■ **Quoted passage**:
Ancient philosophy sought to understand the power of emotions through the division of the mind against itself, like Plato’s famous image of the chariot in the Phaedrus, where the irrational part of the mind fights against the rational part. Spinoza, on the contrary, like Descartes, wants to understand emotions through the relation of the body to the mind. The human mind for Spinoza is only the idea of the body. We only have a limited understanding of what the body can do, and how it interacts with other bodies. Ethics, for Spinoza, is knowledge of our bodies. To truly understand ourselves is therefore to understand our bodies. As Spinoza writes at the end of the preface to the third part of the Ethics, ‘I shall consider human actions and appetites just as if it were a question of lines, planes, and bodies.’ (EIII preface)

When we normally think about ethics, we assume there is some kind moral system that would prescribe our actions in advance. This moral system would be based on, and defend, some kind of moral ideal that separates human beings from the rest of nature. Only human beings are capable of moral action, because only human beings can have moral ideas such as responsibility, freedom and duty. To be moral is not to follow one’s nature, but quite the opposite; it is to go against nature. For Spinoza, on the contrary, ethics is only possible by understanding our own nature. There is no fact/value distinction for Spinoza. What is good is what follows our nature, and nature is to be understood in terms of our desires or appetites (thus it is perfectly possible to think that animals are capable of ethics in this sense).[1] We do not desire something, as Spinoza writes in the scholium to proposition 9 in part 3, because we say it is good, rather we say something is good because we desire it:

We neither strive for, nor will, neither want, nor desire anything because we judge it to be good; on the contrary we judge something to be good because we strive for it, will it, want it, and desire it. (EIIIP9Sc)

Such a statement is precisely the opposite to any kind of idealistic morality that believes in the existence of moral ideas in advance that determine how we ought to act. There is no ‘ought’ for Spinoza if we imagine this to be the contrary to our desires, since what we are is our desires and nothing more. We have to see ourselves as part of nature and not, as Spinoza writes at the start of the preface to the third part of the Ethics, a ‘dominion within a dominion’ (imperium in imperio) (EIIIpref). This is just the case with morality as it is with any other sphere of human activity.

■ **Given entries**:
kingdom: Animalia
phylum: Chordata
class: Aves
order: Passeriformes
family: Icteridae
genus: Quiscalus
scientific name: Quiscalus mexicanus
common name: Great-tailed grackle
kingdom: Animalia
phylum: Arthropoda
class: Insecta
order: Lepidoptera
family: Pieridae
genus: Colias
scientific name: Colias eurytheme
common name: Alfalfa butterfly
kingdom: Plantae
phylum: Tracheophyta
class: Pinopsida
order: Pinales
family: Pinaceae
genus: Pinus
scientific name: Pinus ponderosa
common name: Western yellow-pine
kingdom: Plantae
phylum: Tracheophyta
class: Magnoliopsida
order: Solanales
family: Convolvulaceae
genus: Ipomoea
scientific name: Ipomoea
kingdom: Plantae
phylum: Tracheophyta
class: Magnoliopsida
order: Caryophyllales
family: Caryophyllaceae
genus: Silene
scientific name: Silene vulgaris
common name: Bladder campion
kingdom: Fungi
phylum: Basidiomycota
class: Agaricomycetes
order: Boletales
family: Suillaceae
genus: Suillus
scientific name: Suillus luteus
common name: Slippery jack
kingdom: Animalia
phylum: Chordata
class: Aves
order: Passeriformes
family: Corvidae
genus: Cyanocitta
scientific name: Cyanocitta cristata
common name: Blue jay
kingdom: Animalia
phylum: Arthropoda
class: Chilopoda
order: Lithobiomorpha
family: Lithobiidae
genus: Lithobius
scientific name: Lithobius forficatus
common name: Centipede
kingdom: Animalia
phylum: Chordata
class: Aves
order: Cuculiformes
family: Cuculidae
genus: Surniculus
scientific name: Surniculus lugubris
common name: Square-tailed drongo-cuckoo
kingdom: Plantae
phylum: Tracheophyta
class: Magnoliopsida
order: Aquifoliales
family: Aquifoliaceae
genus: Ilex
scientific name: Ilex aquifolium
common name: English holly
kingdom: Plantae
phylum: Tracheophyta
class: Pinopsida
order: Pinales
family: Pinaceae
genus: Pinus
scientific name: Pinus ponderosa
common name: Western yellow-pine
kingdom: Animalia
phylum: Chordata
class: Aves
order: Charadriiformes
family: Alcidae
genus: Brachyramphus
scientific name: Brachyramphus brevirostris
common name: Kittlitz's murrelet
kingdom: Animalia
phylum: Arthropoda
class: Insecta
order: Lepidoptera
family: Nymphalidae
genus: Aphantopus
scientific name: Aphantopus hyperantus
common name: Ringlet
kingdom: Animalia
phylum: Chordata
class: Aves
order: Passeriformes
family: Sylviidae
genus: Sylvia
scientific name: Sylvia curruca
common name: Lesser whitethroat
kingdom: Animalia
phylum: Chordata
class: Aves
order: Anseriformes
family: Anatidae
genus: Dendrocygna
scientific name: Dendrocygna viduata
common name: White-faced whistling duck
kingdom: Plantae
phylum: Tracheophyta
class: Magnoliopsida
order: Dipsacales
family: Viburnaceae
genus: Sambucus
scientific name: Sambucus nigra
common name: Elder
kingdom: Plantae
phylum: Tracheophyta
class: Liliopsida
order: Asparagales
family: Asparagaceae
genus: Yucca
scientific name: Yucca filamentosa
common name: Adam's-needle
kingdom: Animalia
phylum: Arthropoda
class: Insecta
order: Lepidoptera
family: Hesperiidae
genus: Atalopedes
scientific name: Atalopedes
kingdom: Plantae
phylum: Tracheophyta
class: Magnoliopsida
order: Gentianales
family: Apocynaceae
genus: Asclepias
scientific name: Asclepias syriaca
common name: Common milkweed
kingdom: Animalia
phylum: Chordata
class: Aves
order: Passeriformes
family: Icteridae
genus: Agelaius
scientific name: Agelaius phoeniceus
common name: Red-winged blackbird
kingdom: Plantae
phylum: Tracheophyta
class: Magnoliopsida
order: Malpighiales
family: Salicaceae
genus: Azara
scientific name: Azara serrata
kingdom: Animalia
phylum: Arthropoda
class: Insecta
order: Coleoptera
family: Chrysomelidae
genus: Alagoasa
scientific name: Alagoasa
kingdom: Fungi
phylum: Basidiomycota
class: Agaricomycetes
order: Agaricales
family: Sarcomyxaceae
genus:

■ **Aim**: Copy out the passage on Spinoza and ethics above, word for word and in full.

■ **Solution to this task**:
Ancient philosophy sought to understand the power of emotions through the division of the mind against itself, like Plato’s famous image of the chariot in the Phaedrus, where the irrational part of the mind fights against the rational part. Spinoza, on the contrary, like Descartes, wants to understand emotions through the relation of the body to the mind. The human mind for Spinoza is only the idea of the body. We only have a limited understanding of what the body can do, and how it interacts with other bodies. Ethics, for Spinoza, is knowledge of our bodies. To truly understand ourselves is therefore to understand our bodies. As Spinoza writes at the end of the preface to the third part of the Ethics, ‘I shall consider human actions and appetites just as if it were a question of lines, planes, and bodies.’ (EIII preface)

When we normally think about ethics, we assume there is some kind moral system that would prescribe our actions in advance. This moral system would be based on, and defend, some kind of moral ideal that separates human beings from the rest of nature. Only human beings are capable of moral action, because only human beings can have moral ideas such as responsibility, freedom and duty. To be moral is not to follow one’s nature, but quite the opposite; it is to go against nature. For Spinoza, on the contrary, ethics is only possible by understanding our own nature. There is no fact/value distinction for Spinoza. What is good is what follows our nature, and nature is to be understood in terms of our desires or appetites (thus it is perfectly possible to think that animals are capable of ethics in this sense).[1] We do not desire something, as Spinoza writes in the scholium to proposition 9 in part 3, because we say it is good, rather we say something is good because we desire it:

We neither strive for, nor will, neither want, nor desire anything because we judge it to be good; on the contrary we judge something to be good because we strive for it, will it, want it, and desire it. (EIIIP9Sc)

Such a statement is precisely the opposite to any kind of idealistic morality that believes in the existence of moral ideas in advance that determine how we ought to act. There is no ‘ought’ for Spinoza if we imagine this to be the contrary to our desires, since what we are is our desires and nothing more. We have to see ourselves as part of nature and not, as Spinoza writes at the start of the preface to the third part of the Ethics, a ‘dominion within a dominion’ (imperium in imperio) (EIIIpref). This is just the case with morality as it is with any other sphere of human activity.